More importantly, flying to Europe is all about rest. La Compagnie’s seats recline 180 degrees, so you can sleep fully stretched out. One small hitch: the seats are angled slightly, so you will be fighting gravity a little bit, but at least you won’t be in contact with another human being, at least not involuntarily. The seat controls are a little balky, and the storage so-so—the majors offer a lot more in the way of cubbyholes to stash stuff. This is more seat than suite.
As for entertainment, La Compagnie has opted to include a Samsung Galaxy Pro tablet in each seatback rather than an integrated entertainment system. The tablet offers a reasonable amount of entertainment —a half dozen movies, a few TV shows, a smallish selection of music, plus some American and French newspapers and a couple of books. But it’s attached by a couple of wires to the seatback , which makes it a little clumsy. And the audio is not as clear as it could be.

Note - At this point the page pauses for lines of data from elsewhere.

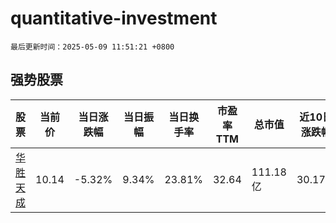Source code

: # quantitative-investment

`最后更新时间：2025-05-09 11:51:21 +0800`

## 强势股票

|股票|当前价|当日涨跌幅|当日振幅|当日换手率|市盈率TTM|总市值|近10日涨跌幅|
|----|----|----|----|----|----|----|----|
|[华胜天成](https://xueqiu.com/S/SH600410)|10.14|-5.32%|9.34%|23.81%|32.64|111.18亿|30.17%|
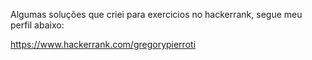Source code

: Algumas soluções que criei para exercicios no hackerrank, segue meu perfil abaixo:

https://www.hackerrank.com/gregorypierroti
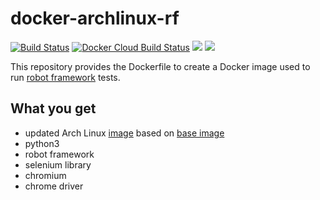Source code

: # docker-archlinux-rf

[![Build Status](https://drone.dotya.ml/api/badges/wanderer/docker-archlinux-rf/status.svg?ref=refs/heads/master)](https://drone.dotya.ml/wanderer/docker-archlinux-rf)
[![Docker Cloud Build Status](https://img.shields.io/docker/cloud/build/immawanderer/archlinux-rf)](https://hub.docker.com/r/immawanderer/archlinux-rf/builds)
[![](https://images.microbadger.com/badges/version/immawanderer/archlinux-rf.svg)](https://microbadger.com/images/immawanderer/archlinux-rf)
[![](https://images.microbadger.com/badges/commit/immawanderer/archlinux-rf.svg)](https://microbadger.com/images/immawanderer/archlinux-rf)

This repository provides the Dockerfile to create a Docker image used to run [robot framework](https://robotframework.org) tests.

## What you get
* updated Arch Linux [image](https://hub.docker.com/r/immawanderer/archlinux) based on [base image](https://hub.docker.com/_/archlinux)
* python3
* robot framework
* selenium library
* chromium
* chrome driver
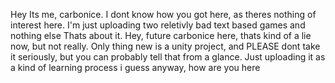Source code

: Hey
Its me, carbonice.
I dont know how you got here, as theres nothing of interest here.
I'm just uploading two reletivly bad text based games and nothing else
Thats about it.
Hey, future carbonice here, thats kind of a lie now, but not really.
Only thing new is a unity project, and PLEASE dont take it seriously, but you can probably tell that from a glance. 
Just uploading it as a kind of learning process i guess
anyway, how are you here
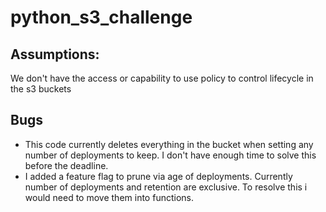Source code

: # python_s3_challenge

## Assumptions:
We don't have the access or capability to use policy to control lifecycle in the s3 buckets

## Bugs
- This code currently deletes everything in the bucket when setting any number of deployments to keep.  I don't have enough time to solve this before the deadline.
- I added a feature flag to prune via age of deployments.  Currently number of deployments and retention are exclusive.  To resolve this i would need to move them into functions.

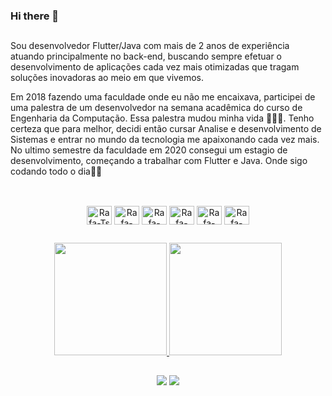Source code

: ### Hi there 👋

  ##

Sou desenvolvedor Flutter/Java com mais de 2 anos de experiência atuando principalmente no back-end, buscando sempre efetuar o desenvolvimento de aplicações cada vez mais otimizadas que tragam soluções inovadoras ao meio em que vivemos.



Em 2018 fazendo uma faculdade onde eu não me encaixava, participei de uma palestra de um desenvolvedor na semana acadêmica do curso de Engenharia da Computação. Essa palestra mudou minha vida 🚀🚀🚀. Tenho certeza que para melhor, decidi então cursar Analise e desenvolvimento de Sistemas e entrar no mundo da tecnologia me apaixonando cada vez mais. No ultimo semestre da faculdade em 2020 consegui um estagio de desenvolvimento, começando a trabalhar com Flutter e Java. Onde sigo codando todo o dia👨‍💻

  ##

<div style="display: inline_block"  align="center"><br>
  <img align="center" alt="Rafa-Ts" height="30" width="40" src="https://cdn.jsdelivr.net/gh/devicons/devicon/icons/flutter/flutter-original.svg">
  <img align="center" alt="Rafa-React" height="30" width="40" src="https://cdn.jsdelivr.net/gh/devicons/devicon/icons/dart/dart-original.svg">
  <img align="center" alt="Rafa-HTML" height="30" width="40" src="https://cdn.jsdelivr.net/gh/devicons/devicon/icons/android/android-plain.svg">
  <img align="center" alt="Rafa-CSS" height="30" width="40" src="https://cdn.jsdelivr.net/gh/devicons/devicon/icons/java/java-original.svg">
  <img align="center" alt="Rafa-Python" height="30" width="40" src="https://cdn.jsdelivr.net/gh/devicons/devicon/icons/spring/spring-original.svg">
  <img align="center" alt="Rafa-Csharp" height="30" width="40" src="https://cdn.jsdelivr.net/gh/devicons/devicon/icons/mysql/mysql-plain.svg">
</div>

  ##
  
  <div align="center">
  <a href="https://github.com/JoseVitorDurante">
  <img height="180em" src="https://github-readme-stats.vercel.app/api?username=JoseVitorDurante&show_icons=true&theme=dark&include_all_commits=true&count_private=true"/>
  <img height="180em" src="https://github-readme-stats.vercel.app/api/top-langs/?username=JoseVitorDurante&layout=compact&langs_count=7&theme=dark"/>
</div>
  
  ##
  
<div  align="center"> 
    <a href="https://www.linkedin.com/in/jos%C3%A9-vitor-lima-durante-879377156" target="_blank"><img src="https://img.shields.io/badge/-LinkedIn-%230077B5?style=for-the-badge&logo=linkedin&logoColor=white" target="_blank"></a> 
  <a href = "josevitor_limma@hotmail.com"><img src="https://img.shields.io/badge/Microsoft_Outlook-0078D4?style=for-the-badge&logo=microsoft-outlook&logoColor=white" target="_blank"></a>
</div>

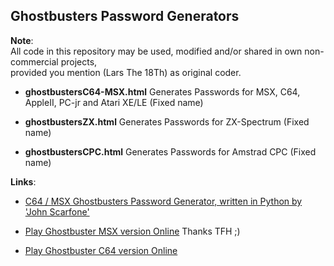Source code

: Ghostbusters Password Generators
-

**Note**:  
All code in this repository may be used, modified and/or shared in own non-commercial projects,  
provided you mention (Lars The 18Th) as original coder.  

- **ghostbustersC64-MSX.html**
Generates Passwords for MSX, C64, AppleII, PC-jr and Atari XE/LE (Fixed name)

- **ghostbustersZX.html**
Generates Passwords for ZX-Spectrum (Fixed name)

- **ghostbustersCPC.html**
Generates Passwords for Amstrad CPC (Fixed name)



 **Links**:  
 - [C64 / MSX Ghostbusters Password Generator, written in Python by 'John Scarfone'](https://github.com/lagomorph/gbaccount)

 - [Play Ghostbuster MSX version Online](https://www.file-hunter.com/MSX/index.php?id=ghostbusters) Thanks TFH ;)

 - [Play Ghostbuster C64 version Online](https://www.vizzed.com/emulators/online/retroarch/1.8.9/index.php?system=c64&core=vice_x64&file=ghostbusters.prg&playcode=4&bios=&libname=c64&corename=&touchoverlay=&videodriver=gl&audiodriver=rwebpad&inputdriver=rwebinput&scale=3&joypaddriver=&audioresampler=&cameradriver=&menudriver=&videocontextdriver=)
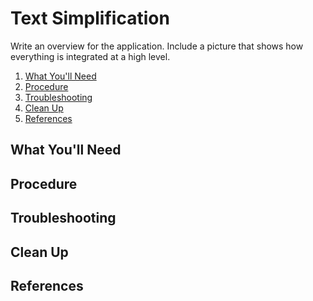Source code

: # Text Simplification

Write an overview for the application. Include a picture that shows how everything is integrated
at a high level.

1. [What You'll Need](#what-youll-need)
1. [Procedure](#procedure)
1. [Troubleshooting](#troubleshooting)
1. [Clean Up](#clean-up)
1. [References](#references)

## What You'll Need

## Procedure

## Troubleshooting

## Clean Up

## References
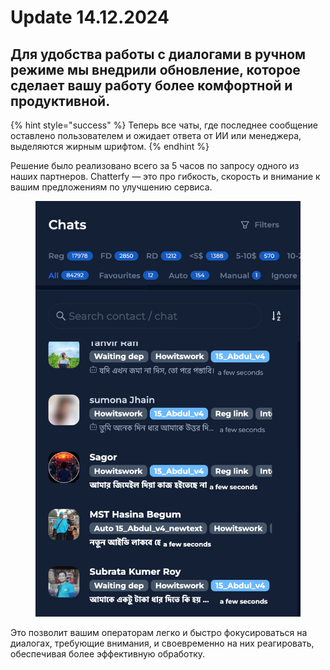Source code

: # Update 14.12.2024

## Для удобства работы с диалогами в ручном режиме мы внедрили обновление, которое сделает вашу работу более комфортной и продуктивной.

{% hint style="success" %}
Теперь все чаты, где последнее сообщение оставлено пользователем и ожидает ответа от ИИ или менеджера, выделяются жирным шрифтом.
{% endhint %}

Решение было реализовано всего за 5 часов по запросу одного из наших партнеров. Chatterfy — это про гибкость, скорость и внимание к вашим предложениям по улучшению сервиса.

<figure><img src="../../.gitbook/assets/image (202).png" alt=""><figcaption></figcaption></figure>

Это позволит вашим операторам легко и быстро фокусироваться на диалогах, требующие внимания, и своевременно на них реагировать, обеспечивая более эффективную обработку.
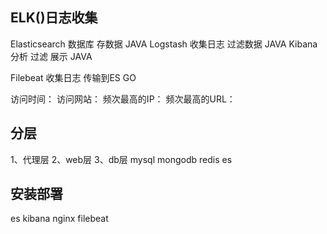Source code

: ## ELK()日志收集
Elasticsearch  数据库  存数据       JAVA
Logstash    收集日志  过滤数据      JAVA
Kibana      分析  过滤 展示         JAVA

Filebeat  收集日志  传输到ES        GO


访问时间：
访问网站：
频次最高的IP：
频次最高的URL：

## 分层
1、代理层
2、web层
3、db层   mysql  mongodb   redis  es

## 安装部署
es
kibana
nginx
filebeat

The amenities kit is basic but useful: eyeshade, toothbrush, moisturizer, etc.
As for food, La Compagnie touts Paris chef Christophe Langrée as the maître de cuisine. But my meal on the outbound flight—a “chic snack”— was basically an appetizer plus an uninspiring salad with chicken strips. (By contrast, United offers a five-course meal.) My inbound meal was much better— a beef tournedos dish that was nicely executed, something you’d expect from a French caterer. The snack served later in the flight was, in a word, awful. In either direction, you can have Piper Heidsieck champagne or a very nice French red or white, poured into tiny glasses. There’s nothing fancy—no tablecloth, no dessert trolley with an assortment of after-dinner drinks. But there’s a perfectly nice poire and a calvados for digestifs.
The question is, Do you think those service extras on the majors are worth an extra $4,000 in price? The answer will prove whether La Compagnie can make a go of it. To me, it’s an easy one: This is the way to fly. I’m more than willing to pay an extra $400 round trip to avoid the crowds in coach and the privilege of having my knees crushed by the reclining seat in front of me. As our 74-seat 757 taxied into the gate in Newark, we passed a 340-seat Virgin A340. I had a feeling of relief that I wasn’t on that widebody. My sense is that there are a lot more passengers like me out there. La Compagnie clearly thinks there are. I hope they’re right because we need more airlines like this. A bon voyage indeed.